For a little over a year now, I’ve been going through a review process for the follow-up to my previous article, “Research is an Activity and a Subject of Study.” The new article is an investigation of how prevalent the study of research is in core LIS literature, touching on a variety of specializations and research areas.
It’s not going well.
I wrote before about how the first round of feedback was generally positive but pointed to some areas for improvement. The article needed to be reorganized. One reviewer felt that the literature review was “sparse and full of self-citation.” So I did a big overhaul of the whole thing and redid the whole literature review. It was a lot of work but I was pretty confident that the revision I submitted was stronger than the original work.
It turns out that the reviewers feel differently. Well, at least one of them did. That reviewer really seems to hate the new version or at least have a strong preference for the old one and its much shorter literature review. The second reviewer seems to feel okay about the article though there are still areas that need to be improved.
I have no idea what to do with this feedback.
Really, though, I have no idea what to do with this article.
The exact timeline is a little fuzzy, but all told I think I spent about two years on the research behind the article and then another year drafting it and getting feedback from colleagues before submitting it for the first round of review. That first round took about six months. The revision process took about four. The second round of reviews took another three.
This article was never one I was excited about. I did it in the first place because I thought it would be an interesting next step in the research agenda I had set for myself with my original article. I also wanted to challenge myself to do something that involved “real” research with, like, data and numbers. What I found was interesting and I think provides some good support for the ideas I presented in “Research is an Activity and a Subject of Study.” But writing the thing was pretty mind-numbing. When I submitted it the first time, I was glad to get it off my plate for a while just so I could focus on other projects, ones I was more excited about. Taking time to do substantial revisions took away from these other projects.
The truth is, I feel like I’ve moved on from this article and the ideas in it, mentally and intellectually. I just don’t feel much connection with it anymore and I’ve come to believe that the book project I’m working on now is a much better follow-up to the first article than anything in this new one.
So what to do with it?
Obviously, I need to talk to the journal editor to maybe work out some of the conflicting feedback I seem to be getting (one reviewer who liked the original version better, one who seems okay with the new one). But I already know I have no desire to undertake another big revision, even though I think the constructive criticism/negative feedback I received in this round was justified. I just don’t know that I have the will to apply more big changes and it seems that big changes are needed if I want this article to be published in this particular journal. So if I decide not to make those changes, I have to accept that the article won’t be published in this venue.

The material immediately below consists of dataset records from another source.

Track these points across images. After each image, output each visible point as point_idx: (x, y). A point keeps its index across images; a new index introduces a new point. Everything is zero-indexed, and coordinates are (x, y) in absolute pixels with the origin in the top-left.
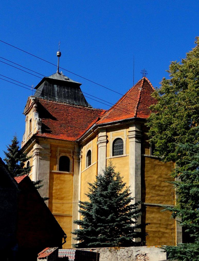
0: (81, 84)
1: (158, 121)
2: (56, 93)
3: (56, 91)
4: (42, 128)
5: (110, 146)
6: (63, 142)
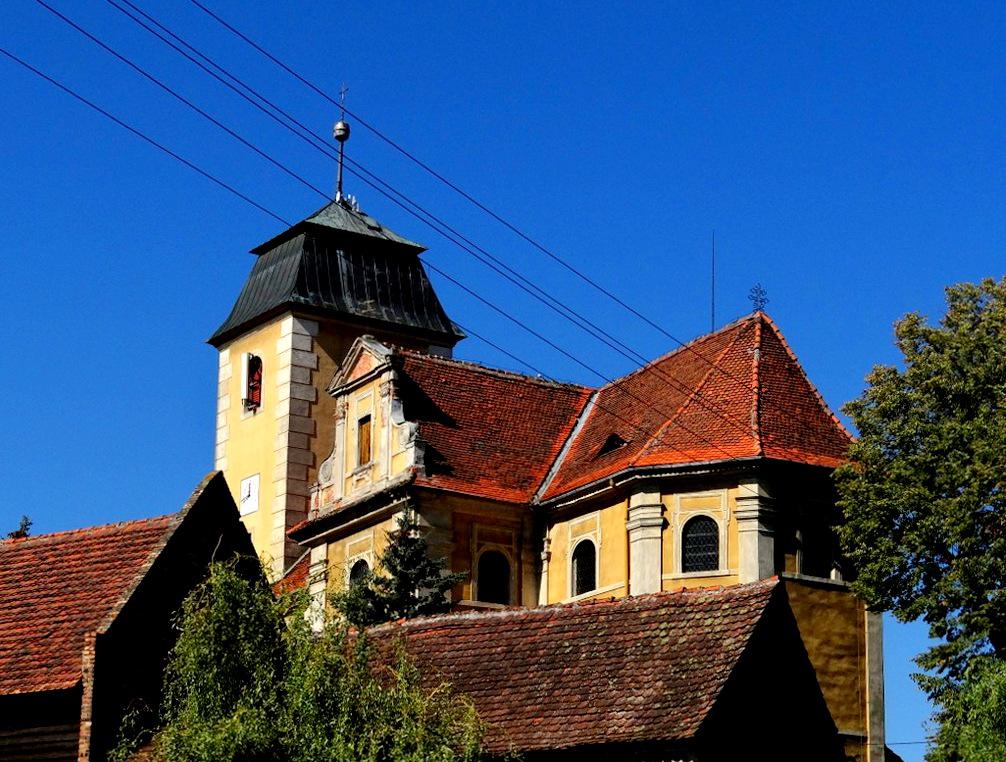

Which doesn’t necessarily mean it won’t be published at all. I could still submit some version of it (either as-is or with less time-consuming changes) to another journal to see what the reviewers there say about it.

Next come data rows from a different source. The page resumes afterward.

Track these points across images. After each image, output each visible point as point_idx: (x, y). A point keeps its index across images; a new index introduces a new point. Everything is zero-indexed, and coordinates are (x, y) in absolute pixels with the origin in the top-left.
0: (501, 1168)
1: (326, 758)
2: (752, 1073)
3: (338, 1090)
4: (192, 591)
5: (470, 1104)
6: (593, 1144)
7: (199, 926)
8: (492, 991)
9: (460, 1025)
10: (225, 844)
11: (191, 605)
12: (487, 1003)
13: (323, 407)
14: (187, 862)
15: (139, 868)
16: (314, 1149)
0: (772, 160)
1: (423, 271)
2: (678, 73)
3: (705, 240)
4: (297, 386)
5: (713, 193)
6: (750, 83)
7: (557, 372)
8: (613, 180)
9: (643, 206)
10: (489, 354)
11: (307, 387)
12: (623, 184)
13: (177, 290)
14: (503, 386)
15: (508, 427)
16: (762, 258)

Or I could just shelve the thing and focus on my other projects, which I have more interest in and feel could be stronger in the long run.
The idea of putting the article in a drawer has some appeal. But I kind of hate the idea of wasting all that work. The article I have now represents several years’ worth of work for me, not to mention the time and effort of all those who took the time to give me feedback on it, including the peer reviewers and several colleagues. I don’t want to be disrespectful of their time by trashing it now.
But it’s nice to know that shelving it is an option. One that feels like a bit of a luxury, actually. This isn’t exactly the first time an article I wrote received some harsh feedback on the road to publication but it’s the first time I don’t have the ticking tenure clock hanging over my head. Before tenure, I didn’t have the time or space for error. Back then, when a peer reviewer asked for big changes, I made them because I had to. There was no time to start back at square one.
Now I have tenure and there’s no ticking clock. I mean, I’d like to go up for full librarian at some point and at least one of my mentors would like to see me to do so sooner rather than later. In reality, though, I have as much time as I want and more room for error. If this article is a dud, that sucks for all of the reasons I’ve already mentioned but it’s not the end of the world. Not when I have other projects that I’m passionate about the way I was about that original article.
Anyway, it would have been nice if the article had made it through. No matter how justified, receiving critical feedback is never fun. But even if I don’t get a published article out of this, I did learn a lot from the process of research and writing the thing, so I guess not all is lost.